Es wäre sicherlich kompliziert, das dann in Einzelfällen einklagen zu können. Aber die Aufnahme dieses Grundrechts ins Grundgesetz könnte eine große Ausstrahlungswirkung entwickeln und hätte für die Auslegung und Bewertung von wohnungsrechtlichen Gesetzen eine entscheidende Bedeutung.

Der Mieterbund will den Schutz der Mieter vor Eigenbedarfskündigen durch Wohnungsbesitzer einschränken. Nur: Damit wird das Übel nicht an der Wurzel gepackt. Wäre es nicht zielführender, sowohl die Umwandlung bestehender Mietwohnungen in Eigentum als auch die Kündigung bestehender Mietverhältnisse in Eigentumswohnungen generell auszuschließen?

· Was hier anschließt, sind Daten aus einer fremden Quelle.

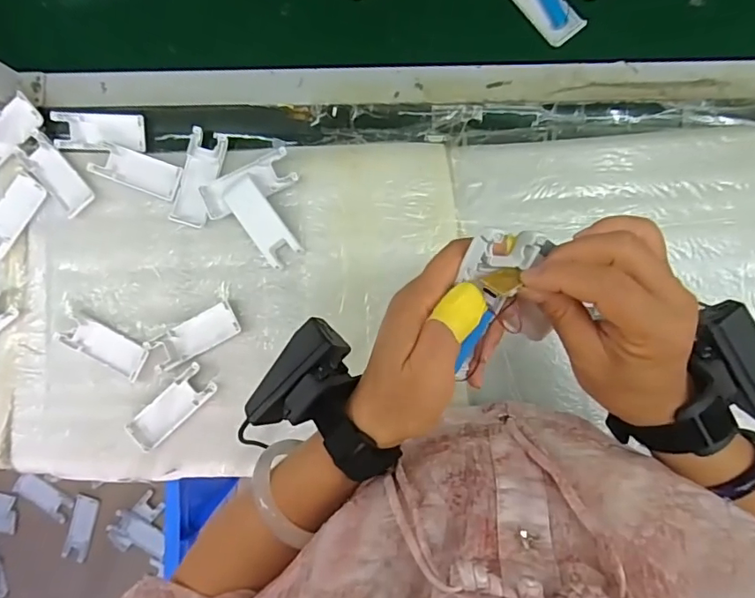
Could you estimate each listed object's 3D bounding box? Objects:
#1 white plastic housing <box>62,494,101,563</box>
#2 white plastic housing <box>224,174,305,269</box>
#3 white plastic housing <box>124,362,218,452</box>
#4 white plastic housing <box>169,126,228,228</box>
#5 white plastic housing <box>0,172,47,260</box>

Wir haben im Grundgesetz nun mal den Eigentumsschutz, der natürlich auch Wohnungsbesitzern grundsätzlich ermöglicht, ihr Eigentum für sich zu nutzen. Wir möchten bei bereits langjährig vom Eigentümer vermieteten Wohnungen diese Möglichkeit ausschließen und zwar nach fünf Jahren. Das wäre meines Erachtens eine machbare Lösung, die auch den verfassungsrechtlichen Aspekten gerecht würde.

Auf dem deutschen Wohnungsmarkt hat sich eine sehr große Grauzone entwickelt. Immer mehr Wohnungen werden möbliert angeboten und unterliegen dann keiner Preisregulierung durch die jeweiligen Mietspiegel oder durch die Mietpreisbremse bei Neuvermietungen. Wie könnte diese Grauzone beseitigt werden?

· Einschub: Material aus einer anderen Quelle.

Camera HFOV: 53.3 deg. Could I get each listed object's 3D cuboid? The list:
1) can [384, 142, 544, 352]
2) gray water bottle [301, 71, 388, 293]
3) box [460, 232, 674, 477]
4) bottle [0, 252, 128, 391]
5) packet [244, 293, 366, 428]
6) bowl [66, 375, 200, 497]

Dieser Missbrauch muss grundlegend unterbunden werden. Es darf keine Möglichkeiten geben, für Möblierungen von Wohnungen zusätzliche Vergütungen zu verlangen. Das muss gesetzlich ausgeschlossen werden.

Nicht nur, aber besonders in Berlin werden derzeit radikale Lösungsansätze für die Krise der sozialen Wohnraumversorgung diskutiert. Ein Volksinitiative mit dem Ziel eines Volksentscheids zur Enteignung großer Immobilienkonzerne findet großen Zuspruch, auch in Teilen der Berliner Landesregierung. Unterstützen Sie diese Initiative?

Ich bin da eher skeptisch, vor allem weil die möglichen Folgen einer solchen Maßnahme noch nicht ausreichend geklärt sind. Wie lange wird das dauern? Was wird das kosten, da die bisherigen Eigentümer ja entschädigt werden müssten? Wir beschäftigen uns im Deutschen Mieterbund intensiv mit diesem Thema, aber wir haben noch keine fertige Antwort.

Ein weiteres Instrument, dass der Berliner Senat noch in diesem Jahr auf den Weg bringen will, ist ein genereller »Mietendeckel«, mit dem Bestands- und Neuvertragsmieten zunächst für fünf Jahre eingefroren werden sollen. Halten Sie das für einen gangbaren Weg?

Das Mietpreisrecht ist eigentlich Angelegenheit des Bundes. Aber es scheint mittlerweile geklärt zu sein, dass die Bundesländern aufgrund der föderalen Struktur weitreichende Kompetenzen in diesbezüglichen Fragen haben. Wir stehen diesem Vorstoß der Berliner Landesregierung sehr aufgeschlossen gegenüber. Allerdings sehen wir auch das Problem, dass auf diese Weise ein mietrechtlicher Flickenteppich in Deutschland entstehen könnte, was ja auch kein erstrebenswerter Zustand wäre.

Nach 25 Jahren in leitenden Funktionen werden Sie auf dem bevorstehenden Kongress nicht wieder für das Amt des Präsidenten kandidieren und sich aus der Führung des Mieterbundes zurückziehen. Wie sieht denn Ihre persönliche Bilanz nach dieser langen Zeit aus?

Es war eine sehr schöne Aufgabe, für Mieterinteressen in Deutschland zu kämpfen. Und natürlich muss ich auch konstatieren, dass wir vieles, was wir uns vorgenommen haben, nicht erreicht haben. Die Arbeit des Mieterbundes, seiner örtlichen Gruppen und der vielen Initiativen muss also weitergehen. Und ich werde mich auch nach dem Rückzug vom Präsidentenamt weiterhin aktiv für Mieterinteressen in diesem Land einsetzen.